Because of a total lack of aftermarket decals and a nearly equivalent lack of references, it seemed as if the only options were those provided by the kit decal sheet. Now those are really quite good, giving a nice variety of markings for the plane. The most colorful are the Vichy markings as shown on the box art, but I wasn't quite in the mood to paint all that red and yellow. Not wanting to do a Luftwaffe version, I took the cowards way out and chose the overall silver version. This meant that the plane had to be undercoated with a gloss enamel. This is mainly to hide scratches and provide a universally smooth 'primer'. I used some left over Xtracolor dark earth, and while generally lighter colors are preferred, it should work well enough.

Once that was dry, the Testors Metallizer Aluminum (non-buffing) was applied. Thanks to the enamel undercoat, the stuff didn't come off on my hands and can be masked with no real trauma. When it had dried, the nose area was masked with Tamiya tape and painted flat black. The tape was taken off and it was time for the decals.

Decals for this kit are made by Cartograf in Italy instead of the usual Propagteam. Unfortunately, the blue is still too light a shade. I'm not really sure why it is that Azur insists on having the blue too light. It is obvious from period color photos as to the proper shade of the blue in the roundel and fin stripes. Heck, they even get it right on the box art! Anyway, the overall silver aircraft is pretty devoid of any special markings. Just roundels, fin stripes and aircraft numbers. You have the option to paint the fin stripes as serial numbers are provided separately, which is a nice touch.

The decals are much tougher than those from previous sources. I used Champ setting solution and was able to fuss with the decals for several minutes. With others, it is an almost immediate reaction. In fact, the fin stripes needed three applications before they finally succumbed and conformed. Same with the black walkway stripes. The fin stripes fit fairly well as they are oversize in the horizontal so some trimming kept the overlap to a minimum. In the vertical, however, they were a touch too short. Not a problem as there are two sets of fin stripes and I just cut a segment out of the other set to fill a gap on the lower part of the rudder. BTW, the decals have misprinted 57 as S7. French coded things with the first line being the manufacturer and type; NAA - North American Advanced (Trainer). The second line is the type and number of places; 57-P2. The third line is the serial number; 105


With the decals on, it was time to do some touchup painting. This included the tires and engine. I also drilled a hole for and installed the wing tip pitot tube. Two are provided, for some odd reason, but only one is used.

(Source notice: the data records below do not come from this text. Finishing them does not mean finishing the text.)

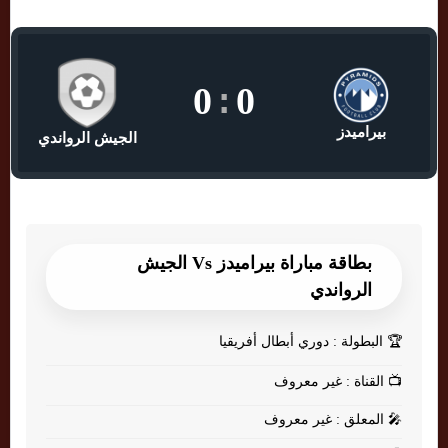
0
:
0
بيراميدز
الجيش الرواندي
بطاقة مباراة بيراميدز Vs الجيش
الرواندي
🏆
البطولة : دوري أبطال أفريقيا
📺
القناة : غير معروف
🎤
المعلق : غير معروف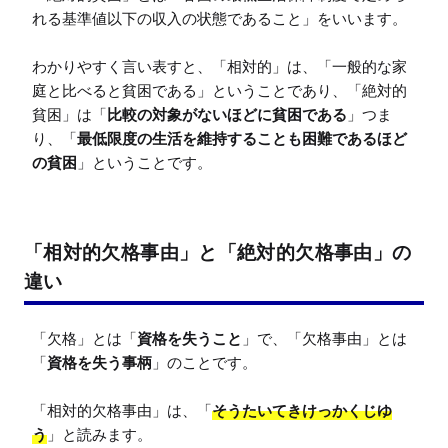
れる基準値以下の収入の状態であること」をいいます。

わかりやすく言い表すと、「相対的」は、「一般的な家
庭と比べると貧困である」ということであり、「絶対的
貧困」は「
比較の対象がないほどに貧困である
」つま
り、「
最低限度の生活を維持することも困難であるほど
の貧困
」ということです。
「相対的欠格事由」と「絶対的欠格事由」の
違い
「欠格」とは「
資格を失うこと
」で、「欠格事由」とは
「
資格を失う事柄
」のことです。

「相対的欠格事由」は、「
そうたいてきけっかくじゆ
う
」と読みます。
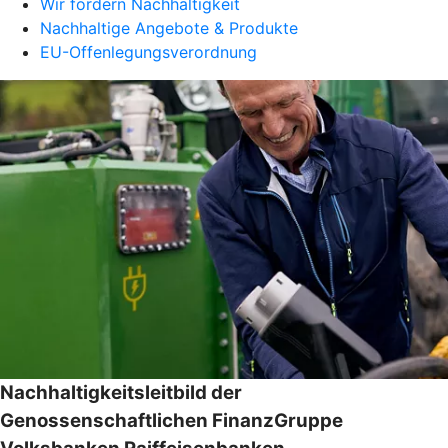
Wir fördern Nachhaltigkeit
Nachhaltige Angebote & Produkte
EU-Offenlegungsverordnung
Nachhaltigkeitsleitbild der
Genossenschaftlichen FinanzGruppe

There are two venturi tubes, but one went flying off into the ozone when I initially cut it off the sprue, so only one was glued in place. The exhaust was glued on and then the prop attachment hole was drilled out on the engine.

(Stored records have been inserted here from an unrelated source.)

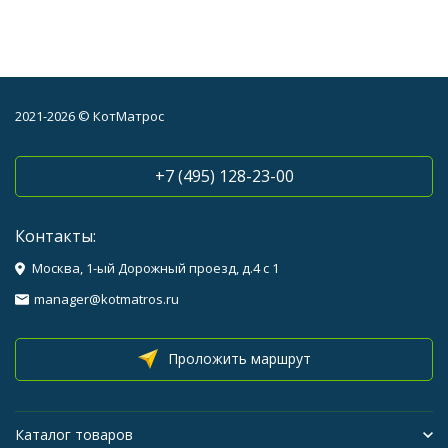
2021-2026 © КотМатрос
+7 (495) 128-23-00
Контакты:
Москва, 1-ый Дорожный проезд, д.4 с 1
manager@kotmatros.ru
Проложить маршрут
Каталог товаров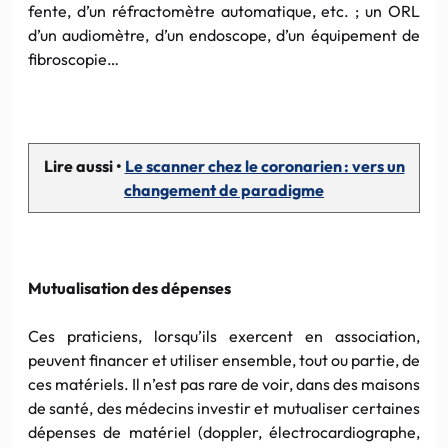
fente, d’un réfractomètre automatique, etc. ; un ORL
d’un audiomètre, d’un endoscope, d’un équipement de
fibroscopie…
Lire aussi •
Le scanner chez le coronarien : vers un
changement de paradigme
Mutualisation des dépenses
Ces praticiens, lorsqu’ils exercent en association,
peuvent financer et utiliser ensemble, tout ou partie, de
ces matériels. Il n’est pas rare de voir, dans des maisons
de santé, des médecins investir et mutualiser certaines
dépenses de matériel (doppler, électrocardiographe,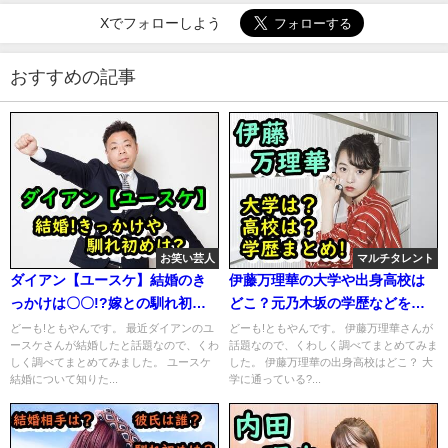
Xでフォローしよう
おすすめの記事
お笑い芸人
マルチタレント
ダイアン【ユースケ】結婚のき
伊藤万理華の大学や出身高校は
っかけは〇〇!?嫁との馴れ初め
どこ？元乃木坂の学歴などをま
も暴露!
とめ！
どーも!ともやんです。 最近ダイアンのユ
どーも!ともやんです。 伊藤万理華さんが
ースケさんが結婚したと話題なので、くわ
話題なので、くわしく調べてまとめてみま
しく調べてまとめてみました。 ユースケ
した。 伊藤万理華の出身高校はどこ？ 大
結婚について知りた...
学に通っている?...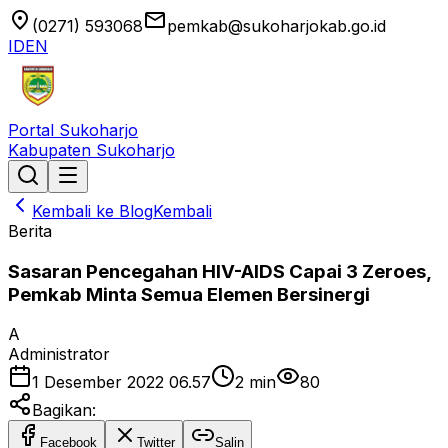
location_on
email
(0271) 593068
pemkab@sukoharjokab.go.id
ID
EN
Portal Sukoharjo
Kabupaten Sukoharjo
Kembali ke Blog
Kembali
Berita
Sasaran Pencegahan HIV-AIDS Capai 3 Zeroes,
Pemkab Minta Semua Elemen Bersinergi
A
Administrator
1 Desember 2022 06.57
2
min
80
Bagikan:
Facebook
Twitter
Salin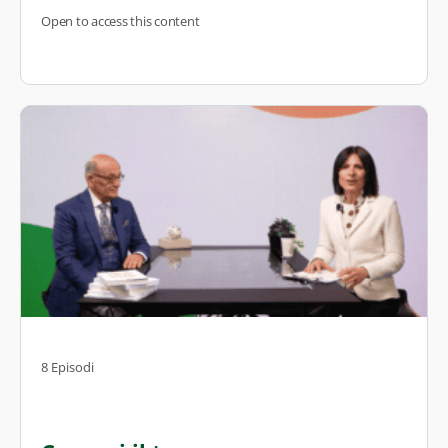
Open to access this content
8 Episodi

The prop was painted black with an aluminum hub area, the exhaust painted Burnt Iron, the engine drybrushed with aluminum and the venturi and pitot tube painte aluminum as well. When the wing tip lights were dabbed with clear red and green, that completed all the painting. The last step was to outline the control surfaces with my Rapidograph drafting pen, and the kit was complete.


These short run kits are really deceptive. You open the box and see that there is just a single sprue and only a few other resin bits and a vac canopy. "Can't be too hard", you think. Well, easy they really are not. At least not for me. I really like the unusual subjects and that is why I build them, knowing that they will not be contest models and that they will frustrate me at least once during the building!

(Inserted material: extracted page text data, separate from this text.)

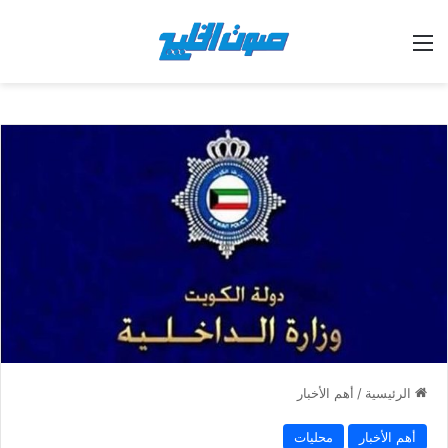
القائمة
الرئيسية
/
أهم الأخبار
أهم الأخبار
محليات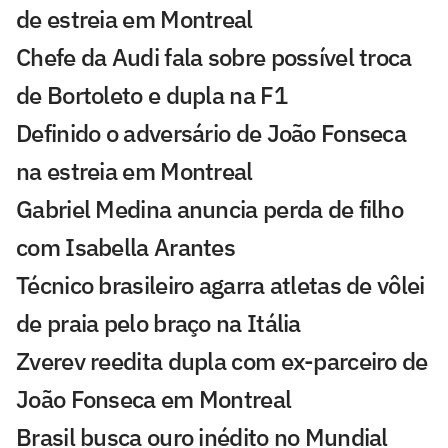
de estreia em Montreal
Chefe da Audi fala sobre possível troca
de Bortoleto e dupla na F1
Definido o adversário de João Fonseca
na estreia em Montreal
Gabriel Medina anuncia perda de filho
com Isabella Arantes
Técnico brasileiro agarra atletas de vôlei
de praia pelo braço na Itália
Zverev reedita dupla com ex-parceiro de
João Fonseca em Montreal
Brasil busca ouro inédito no Mundial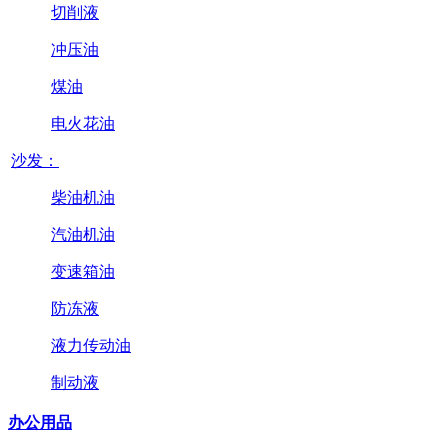
切削液
冲压油
煤油
电火花油
沙发：
柴油机油
汽油机油
变速箱油
防冻液
液力传动油
制动液
办公用品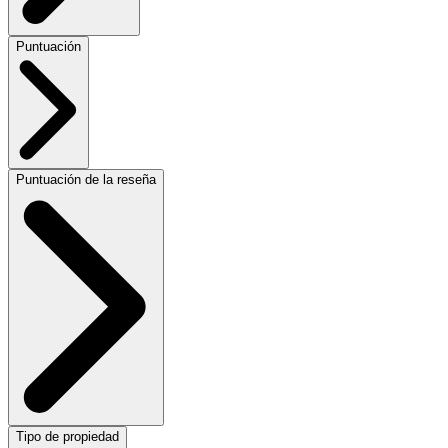
Puntuación
Puntuación de la reseña
Tipo de propiedad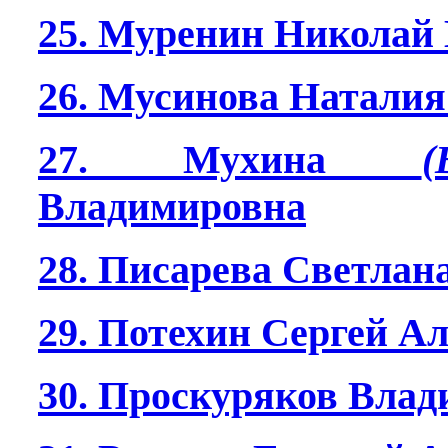
25. Муренин Николай
26. Мусинова Наталия
27. Мухина
(
Владимировна
28. Писарева Светлан
29. Потехин Сергей А
30. Проскуряков Вла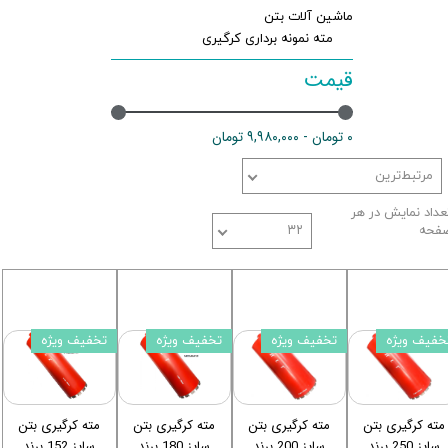
ماشین آلات بتن
مته نمونه برداری کرگیری
قیمت
۰ تومان - ۹,۹۸۰,۰۰۰ تومان
مرتبط‌ترین
عداد نمایش در هر
فحه
۳۲
خفیف ویژه
تخفیف ویژه
تخفیف ویژه
تخفیف ویژه
مته کرگیری بتن
مته کرگیری بتن
مته کرگیری بتن
مته کرگیری بتن
سایز 250 برند
سایز 200 برند
سایز 180 برند
سایز 152 برند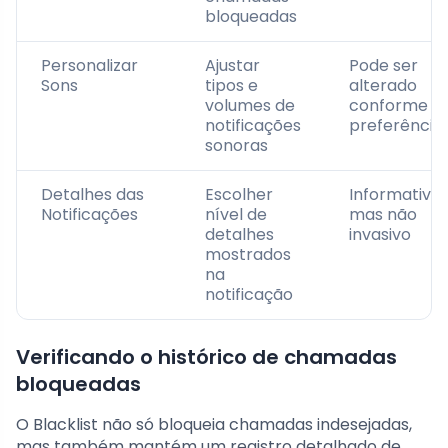
bloqueadas
Personalizar
Ajustar
Pode ser
Sons
tipos e
alterado
volumes de
conforme
notificações
preferência
sonoras
Detalhes das
Escolher
Informativo,
Notificações
nível de
mas não
detalhes
invasivo
mostrados
na
notificação
Verificando o histórico de chamadas
bloqueadas
O Blacklist não só bloqueia chamadas indesejadas,
mas também mantém um registro detalhado de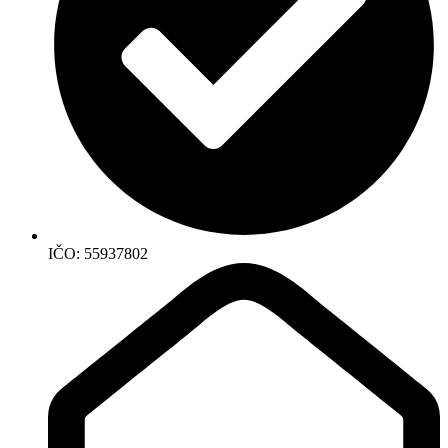
IČO: 55937802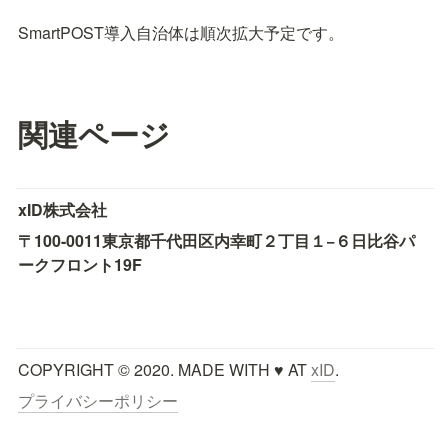
SmartPOST導入自治体は順次拡大予定です。
関連ページ
xID株式会社
〒100-0011
東京都千代田区内幸町２丁目１−６
日比谷パ
ークフロント19F
COPYRIGHT © 2020. MADE WITH ♥ AT 
xID
.
プライバシーポリシー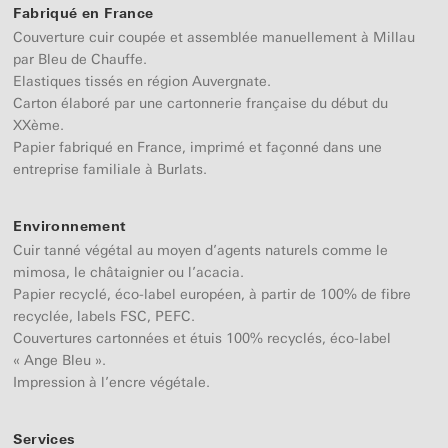
Fabriqué en France
Couverture cuir coupée et assemblée manuellement à Millau
par Bleu de Chauffe.
Elastiques tissés en région Auvergnate.
Carton élaboré par une cartonnerie française du début du
XXème.
Papier fabriqué en France, imprimé et façonné dans une
entreprise familiale à Burlats.
Environnement
Cuir tanné végétal au moyen d’agents naturels comme le
mimosa, le châtaignier ou l’acacia.
Papier recyclé, éco-label européen, à partir de 100% de fibre
recyclée, labels FSC, PEFC.
Couvertures cartonnées et étuis 100% recyclés, éco-label
« Ange Bleu ».
Impression à l’encre végétale.
Services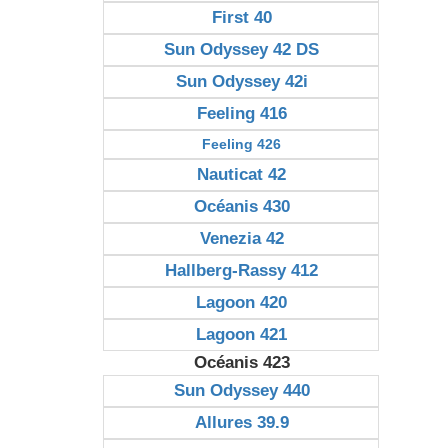
First 40
Sun Odyssey 42 DS
Sun Odyssey 42i
Feeling 416
Feeling 426
Nauticat 42
Océanis 430
Venezia 42
Hallberg-Rassy 412
Lagoon 420
Lagoon 421
Océanis 423
Sun Odyssey 440
Allures 39.9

All of that aside, this really is a neat kit. I like the T-6/Harvard family of trainers and this is a sort of younger brother to those. If you wanted to do a Yale, it seems that all you'd need to do is replace the rudder with a later version. For a BT-9, I'm not really sure how much difference there is, but it can't be that much. If you have experience with short run kits this one will be no different from the others.

January 2002

Review kit courtesy of my kit collection.